**Requirement:** Copy only the lines from the one with "Tecnológico de Monterrey estamos en" through the end of the records, exactly as they stand. No pictures belong in the copy.

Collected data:
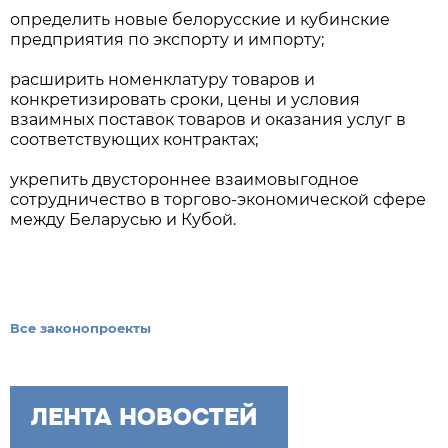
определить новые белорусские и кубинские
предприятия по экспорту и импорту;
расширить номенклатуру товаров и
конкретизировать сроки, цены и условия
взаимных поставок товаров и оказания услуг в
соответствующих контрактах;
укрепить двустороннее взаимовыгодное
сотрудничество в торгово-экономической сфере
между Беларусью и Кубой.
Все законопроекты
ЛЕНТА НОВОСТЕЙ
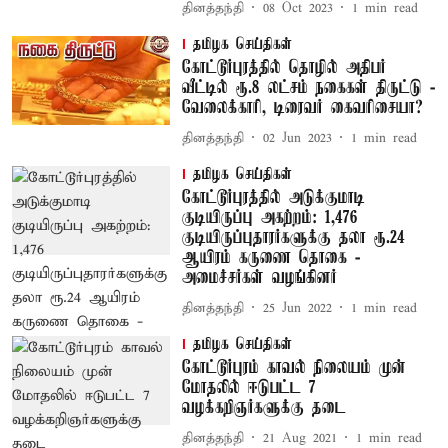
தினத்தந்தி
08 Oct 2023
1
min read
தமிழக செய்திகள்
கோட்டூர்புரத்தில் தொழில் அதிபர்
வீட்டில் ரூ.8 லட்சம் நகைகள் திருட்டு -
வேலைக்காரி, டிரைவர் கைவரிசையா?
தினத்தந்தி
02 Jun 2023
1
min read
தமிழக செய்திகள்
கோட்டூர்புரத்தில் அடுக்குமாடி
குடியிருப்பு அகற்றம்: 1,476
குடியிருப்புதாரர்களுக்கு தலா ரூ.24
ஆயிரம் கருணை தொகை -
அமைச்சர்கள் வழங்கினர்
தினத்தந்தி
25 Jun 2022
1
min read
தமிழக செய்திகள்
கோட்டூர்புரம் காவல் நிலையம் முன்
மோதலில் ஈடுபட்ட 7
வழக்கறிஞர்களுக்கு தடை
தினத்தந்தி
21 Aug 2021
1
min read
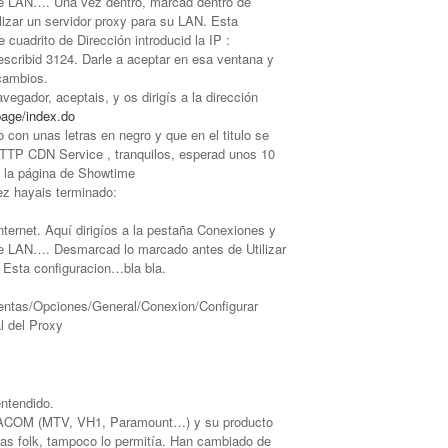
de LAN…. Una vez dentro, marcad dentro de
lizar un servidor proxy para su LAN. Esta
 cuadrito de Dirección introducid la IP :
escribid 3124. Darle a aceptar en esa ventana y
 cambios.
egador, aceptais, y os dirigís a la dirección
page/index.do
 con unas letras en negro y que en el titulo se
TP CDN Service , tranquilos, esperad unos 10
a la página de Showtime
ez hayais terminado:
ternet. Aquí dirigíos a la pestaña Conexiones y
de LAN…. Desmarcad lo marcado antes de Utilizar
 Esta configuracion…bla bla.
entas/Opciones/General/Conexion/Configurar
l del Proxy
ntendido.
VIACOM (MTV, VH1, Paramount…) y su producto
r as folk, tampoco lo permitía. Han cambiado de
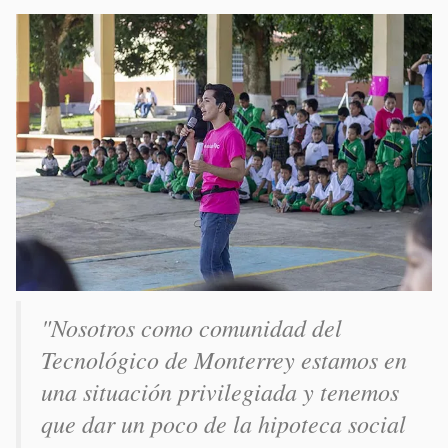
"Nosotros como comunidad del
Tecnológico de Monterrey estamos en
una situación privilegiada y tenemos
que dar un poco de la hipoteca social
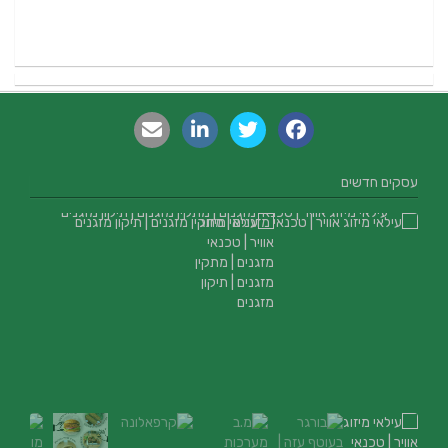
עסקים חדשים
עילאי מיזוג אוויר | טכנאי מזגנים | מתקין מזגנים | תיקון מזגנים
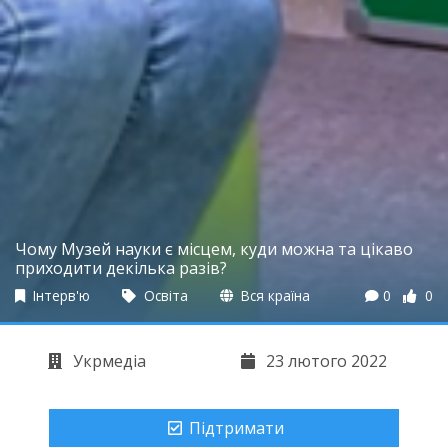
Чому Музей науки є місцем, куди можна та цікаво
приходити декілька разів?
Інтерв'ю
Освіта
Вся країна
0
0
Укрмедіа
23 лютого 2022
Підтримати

**Response to this exercise:**
Tecnológico de Monterrey estamos en
una situación privilegiada y tenemos
que dar un poco de la hipoteca social
עסקים חדשים
עילאי מיזוג אוויר | טכנאי מזגנים | מתקין מזגנים | תיקון מזגנים
Чому Музей науки є місцем, куди можна та цікаво
приходити декілька разів?
Інтерв'ю
Освіта
Вся країна
0
0
Укрмедіа
23 лютого 2022
Підтримати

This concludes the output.